[Opening INPUT DATA section]

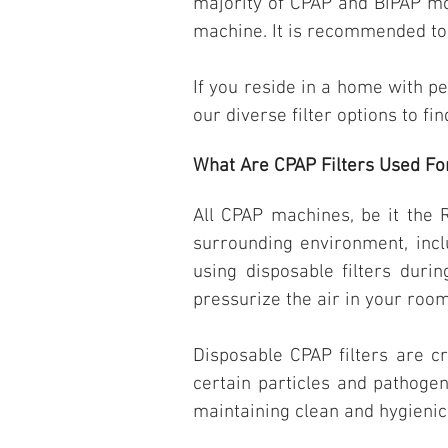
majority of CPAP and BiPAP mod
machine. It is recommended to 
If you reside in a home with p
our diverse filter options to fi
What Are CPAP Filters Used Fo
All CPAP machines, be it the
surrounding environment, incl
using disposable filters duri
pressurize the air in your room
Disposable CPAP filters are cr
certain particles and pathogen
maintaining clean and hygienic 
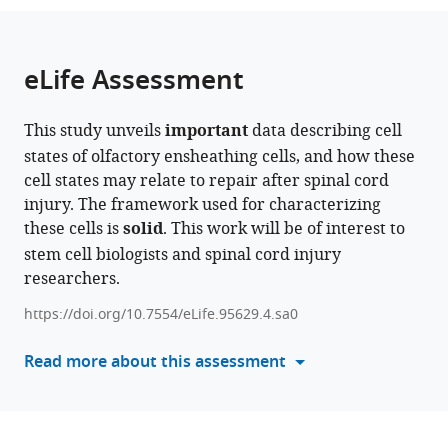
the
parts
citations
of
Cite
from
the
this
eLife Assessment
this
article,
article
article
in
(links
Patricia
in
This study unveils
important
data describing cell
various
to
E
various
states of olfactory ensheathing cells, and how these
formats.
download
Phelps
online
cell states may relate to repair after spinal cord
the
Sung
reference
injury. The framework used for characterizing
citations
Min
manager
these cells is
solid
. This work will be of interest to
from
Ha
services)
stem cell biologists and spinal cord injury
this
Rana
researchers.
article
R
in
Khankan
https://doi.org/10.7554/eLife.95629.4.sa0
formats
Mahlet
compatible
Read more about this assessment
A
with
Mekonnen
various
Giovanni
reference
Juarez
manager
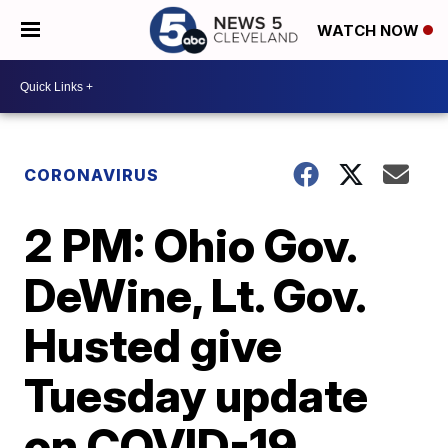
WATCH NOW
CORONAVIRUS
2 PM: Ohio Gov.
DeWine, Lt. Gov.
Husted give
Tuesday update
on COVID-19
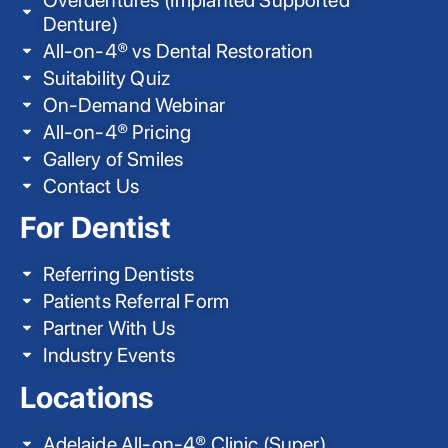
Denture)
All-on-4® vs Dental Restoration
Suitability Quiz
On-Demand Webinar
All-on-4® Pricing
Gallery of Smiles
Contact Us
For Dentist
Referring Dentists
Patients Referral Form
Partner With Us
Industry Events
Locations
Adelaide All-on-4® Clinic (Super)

[Closing INPUT DATA section]
[Opening INPUT DATA section]

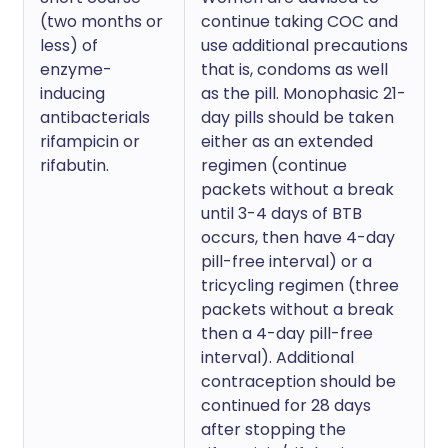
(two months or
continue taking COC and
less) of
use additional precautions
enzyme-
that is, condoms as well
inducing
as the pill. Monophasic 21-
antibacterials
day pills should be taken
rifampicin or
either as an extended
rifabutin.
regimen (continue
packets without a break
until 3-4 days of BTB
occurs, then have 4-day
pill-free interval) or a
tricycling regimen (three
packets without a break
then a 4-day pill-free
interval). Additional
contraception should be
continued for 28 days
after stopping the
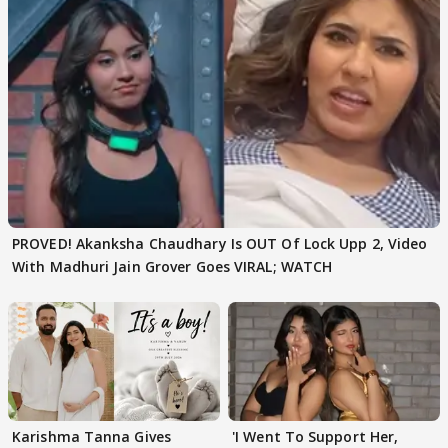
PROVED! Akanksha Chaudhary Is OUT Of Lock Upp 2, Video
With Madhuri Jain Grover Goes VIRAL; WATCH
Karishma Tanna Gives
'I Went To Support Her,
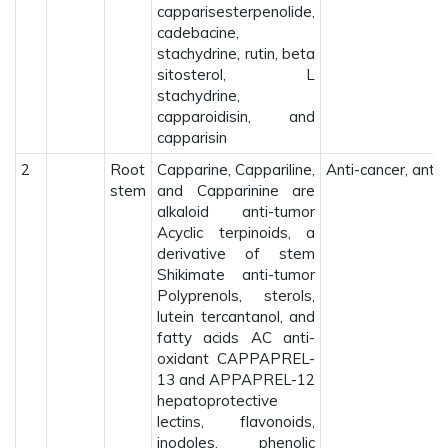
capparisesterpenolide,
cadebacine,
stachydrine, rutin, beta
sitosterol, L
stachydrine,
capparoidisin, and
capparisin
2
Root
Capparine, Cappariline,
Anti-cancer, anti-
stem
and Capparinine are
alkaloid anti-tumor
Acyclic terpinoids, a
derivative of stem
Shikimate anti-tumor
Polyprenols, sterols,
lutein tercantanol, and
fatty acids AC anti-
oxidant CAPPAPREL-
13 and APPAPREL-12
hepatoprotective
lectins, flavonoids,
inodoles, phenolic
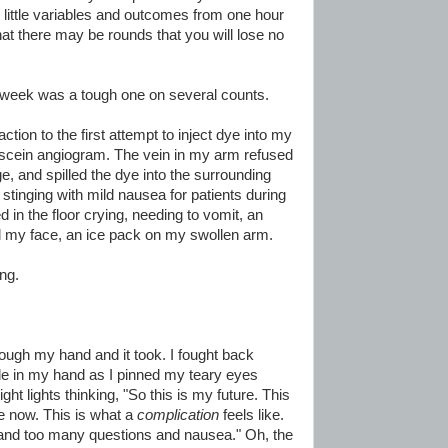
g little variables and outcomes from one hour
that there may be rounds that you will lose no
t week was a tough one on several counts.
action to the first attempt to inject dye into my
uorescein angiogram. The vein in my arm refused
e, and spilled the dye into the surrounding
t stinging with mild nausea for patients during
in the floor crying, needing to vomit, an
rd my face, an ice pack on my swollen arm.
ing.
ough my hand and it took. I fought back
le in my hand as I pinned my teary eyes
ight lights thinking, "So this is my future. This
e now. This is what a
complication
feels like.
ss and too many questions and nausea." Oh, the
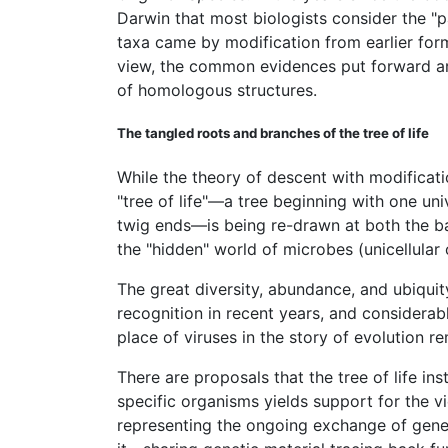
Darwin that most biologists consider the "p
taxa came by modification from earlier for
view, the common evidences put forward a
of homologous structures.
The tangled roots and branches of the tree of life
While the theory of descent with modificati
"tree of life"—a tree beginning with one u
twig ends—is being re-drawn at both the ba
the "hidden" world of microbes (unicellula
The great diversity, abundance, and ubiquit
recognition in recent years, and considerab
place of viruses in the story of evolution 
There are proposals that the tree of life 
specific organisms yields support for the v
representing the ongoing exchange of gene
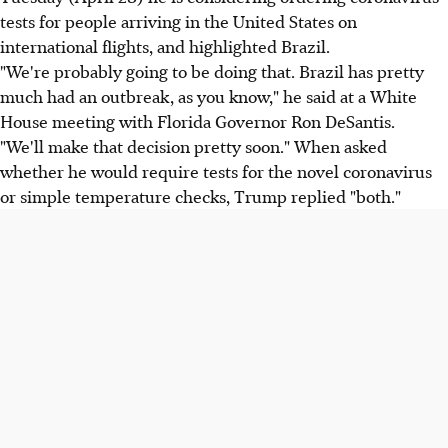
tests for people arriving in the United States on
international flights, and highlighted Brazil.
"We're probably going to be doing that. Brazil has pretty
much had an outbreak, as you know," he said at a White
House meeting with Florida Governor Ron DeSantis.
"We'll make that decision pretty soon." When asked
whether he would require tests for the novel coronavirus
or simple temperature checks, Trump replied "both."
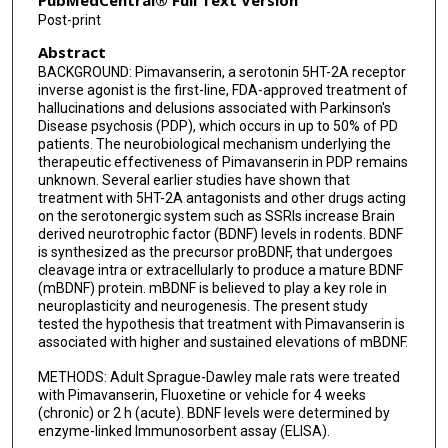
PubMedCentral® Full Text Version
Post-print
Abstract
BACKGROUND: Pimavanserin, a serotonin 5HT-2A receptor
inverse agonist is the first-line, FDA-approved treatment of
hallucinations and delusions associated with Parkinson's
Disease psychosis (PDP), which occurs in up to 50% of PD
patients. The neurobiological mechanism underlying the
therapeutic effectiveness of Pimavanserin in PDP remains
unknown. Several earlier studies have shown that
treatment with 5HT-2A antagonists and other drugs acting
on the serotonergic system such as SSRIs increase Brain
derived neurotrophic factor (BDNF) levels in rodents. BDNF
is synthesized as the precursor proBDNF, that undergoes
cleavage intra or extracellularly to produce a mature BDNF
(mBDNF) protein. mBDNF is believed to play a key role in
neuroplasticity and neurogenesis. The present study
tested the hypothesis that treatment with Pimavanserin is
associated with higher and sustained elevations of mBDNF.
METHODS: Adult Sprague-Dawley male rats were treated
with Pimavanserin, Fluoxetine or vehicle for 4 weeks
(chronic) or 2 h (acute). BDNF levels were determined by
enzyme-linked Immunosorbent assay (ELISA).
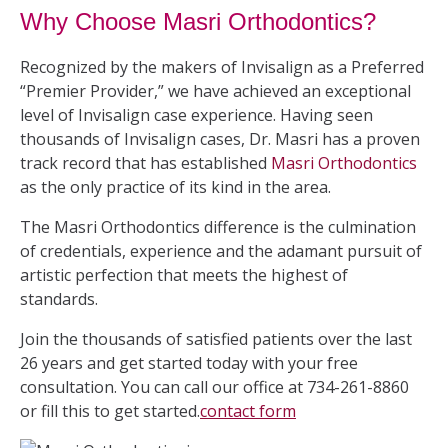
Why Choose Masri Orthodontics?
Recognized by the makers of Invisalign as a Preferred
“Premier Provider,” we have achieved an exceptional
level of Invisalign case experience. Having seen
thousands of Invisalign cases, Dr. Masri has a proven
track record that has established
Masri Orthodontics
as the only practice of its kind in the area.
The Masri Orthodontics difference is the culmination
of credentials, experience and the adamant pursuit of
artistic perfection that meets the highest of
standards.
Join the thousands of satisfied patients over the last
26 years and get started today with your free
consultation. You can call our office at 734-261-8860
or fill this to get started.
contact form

[Closing INPUT DATA section]

WHAT IS EXPECTED
Take the entries above and copy exactly the lines starting at the one with "majority of CPAP and BiPAP mod" and ending at the one with "This study unveils"; nothing outside that span, and no pictures.

SOLUTION FOR THIS PROBLEM
majority of CPAP and BiPAP mod
machine. It is recommended to 
If you reside in a home with p
our diverse filter options to fi
What Are CPAP Filters Used Fo
All CPAP machines, be it the
surrounding environment, incl
using disposable filters duri
pressurize the air in your room
Disposable CPAP filters are cr
certain particles and pathogen
maintaining clean and hygienic 
the
parts
citations
of
Cite
from
the
this
eLife Assessment
this
article,
article
article
in
(links
Patricia
in
This study unveils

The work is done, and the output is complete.